Our Shared Challenge: Latinos' educational progress affects all Texans
June 8, 2008
The real issue is how schools in Dallas and across Texas educate so many Hispanic children, whether they are first-, second- or third-generation Latinos. This responsibility starts with Latino families ensuring that their children show up at school, master their classes and ultimately succeed.
Written by Editorial, Dallas Morning News

We don't doubt that this week's reading of The Dallas Morning News will cause some North Texans to throw down their newspapers in anger. The front-page stories that start today about the struggle Latino children have in progressing through the Dallas school district will lead many readers straight back to the immigration debate. If we would only deport those kids, goes one side of this argument, our schools wouldn't have so many problems. But deporting hundreds of thousands of kids isn't going to happen. Besides, these children's legal status isn't the issue. The Supreme Court has ruled that states must educate all kids, even children of illegal workers. The real issue is how schools in Dallas and across Texas educate so many Hispanic children, whether they are first-, second- or third-generation Latinos. This responsibility starts with Latino families ensuring that their children show up at school, master their classes and ultimately succeed. But this complicated task is important to all Texans because the state's future is wrapped up with its fast-growing Latino population. Before he left to head the U.S. Census Bureau, University of Texas at San Antonio demographer Steve Murdock warned that the Texas economy will be at risk if Hispanics don't graduate in healthy numbers from high school and college.

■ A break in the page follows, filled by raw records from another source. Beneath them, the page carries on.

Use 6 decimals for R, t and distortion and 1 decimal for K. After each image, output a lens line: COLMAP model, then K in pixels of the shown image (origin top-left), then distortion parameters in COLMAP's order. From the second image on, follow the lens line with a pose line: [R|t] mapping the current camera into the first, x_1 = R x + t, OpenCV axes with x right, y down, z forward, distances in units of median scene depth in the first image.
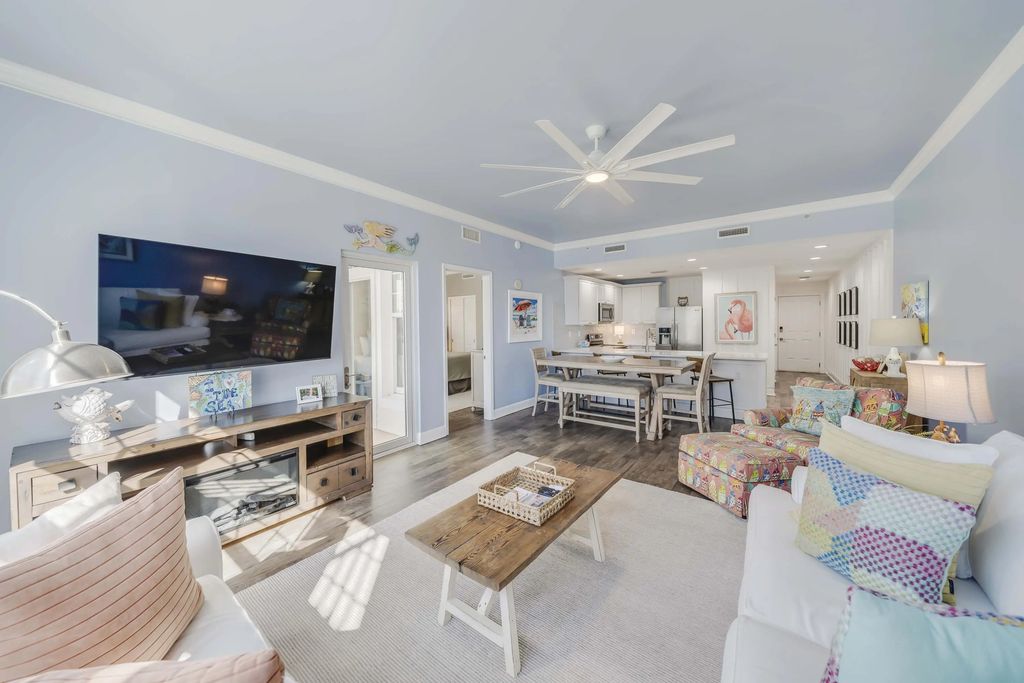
lens RADIAL K [[354.8, 0, 512.0], [0, 354.8, 341.5], [0, 0, 1]] dist [0.000159, -0.000001]
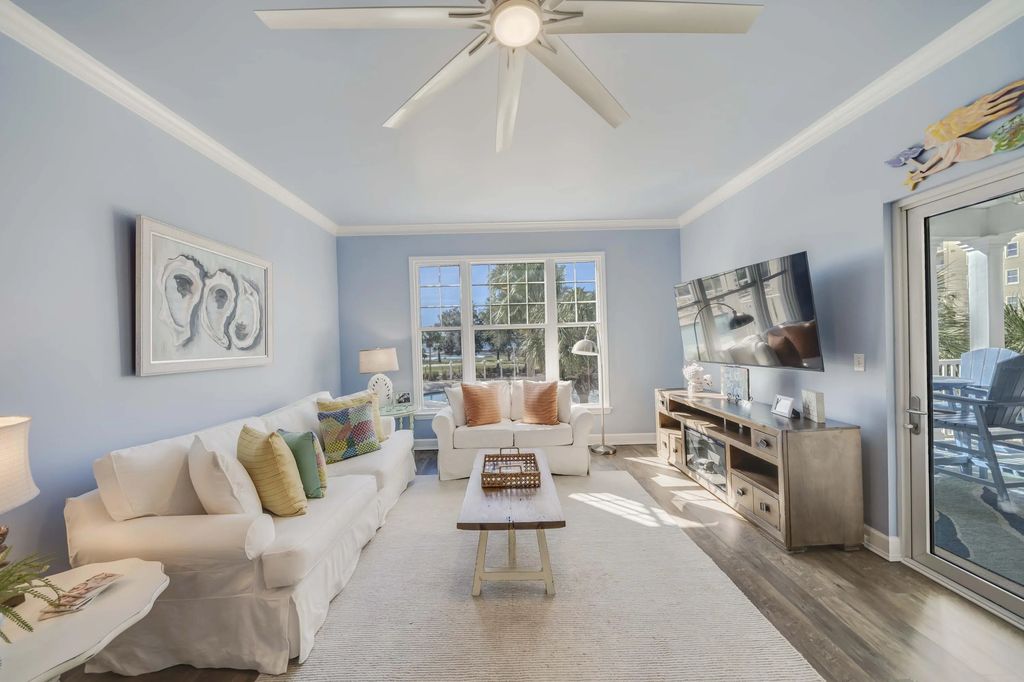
lens RADIAL K [[354.8, 0, 512.0], [0, 354.8, 341.0], [0, 0, 1]] dist [0.000159, -0.000001]
pose [[-0.799950, 0.027793, -0.599422, 0.689938], [0.007340, 0.999305, 0.036539, -0.083564], [0.600021, 0.024830, -0.799599, 1.685452]]
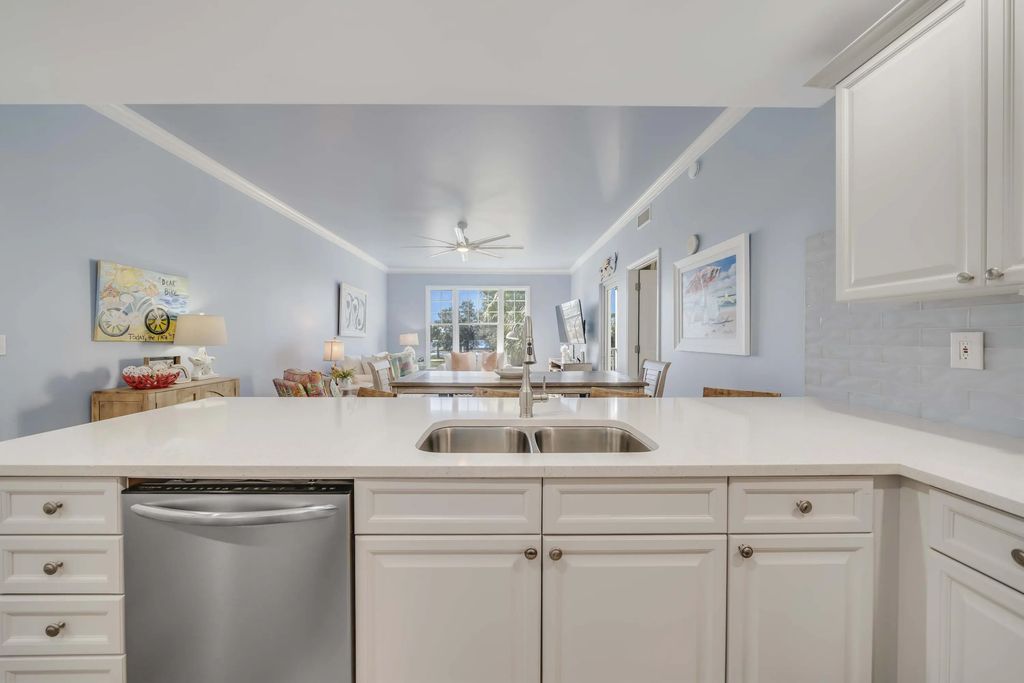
lens RADIAL K [[354.8, 0, 512.0], [0, 354.8, 341.5], [0, 0, 1]] dist [0.000159, -0.000001]
pose [[-0.799008, 0.005672, -0.601293, 1.162735], [-0.022200, 0.998996, 0.038923, -0.070748], [0.600910, 0.044449, -0.798080, 2.661913]]
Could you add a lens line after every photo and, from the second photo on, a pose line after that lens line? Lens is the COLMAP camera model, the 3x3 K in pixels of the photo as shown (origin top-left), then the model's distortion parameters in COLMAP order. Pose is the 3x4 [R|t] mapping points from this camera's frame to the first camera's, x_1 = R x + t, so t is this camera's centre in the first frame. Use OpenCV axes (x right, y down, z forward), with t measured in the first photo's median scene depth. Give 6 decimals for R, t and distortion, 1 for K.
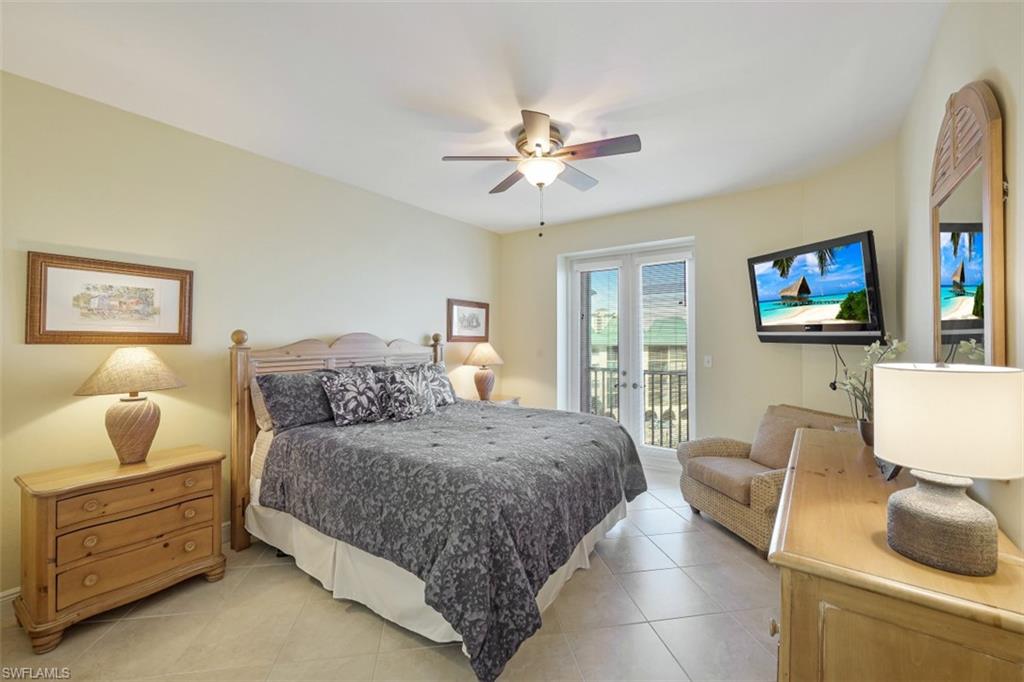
lens RADIAL K [[418.1, 0, 512.0], [0, 418.1, 331.7], [0, 0, 1]] dist [-0.001783, 0.000941]
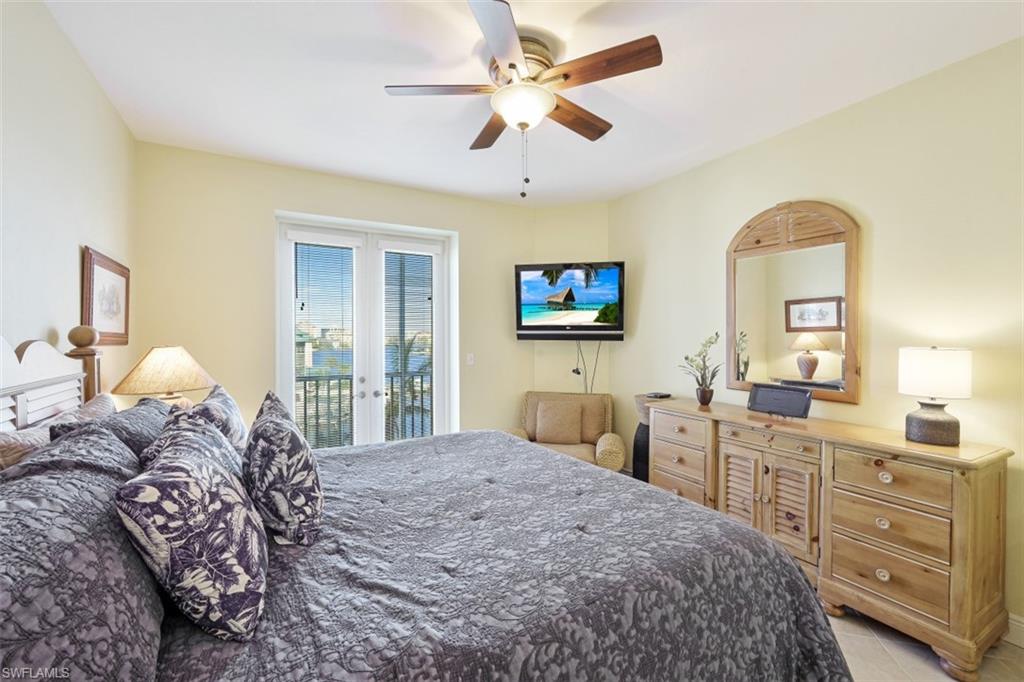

Here's why: Latinos will dominate Texas' workforce by 2040. If they lack the skills the global economy demands, the state can forget growing and attracting good-paying jobs. Instead, Texans will count on more demand for Medicaid, prison beds and welfare. Texas will see its middle class shrink. In other words, all of Texas falls behind if one part of its population fails to advance. That is why focusing on schools with large Latino populations is in every Texan's interest. And why Latino families must take the lead in learning English, assimilating into cities like Dallas and putting a premium upon education. For these reasons, we suggest each of us take the time to read and think about this series. We can throw down the newspaper. Or we can realize how Texas' future rests in all of us meeting this challenge.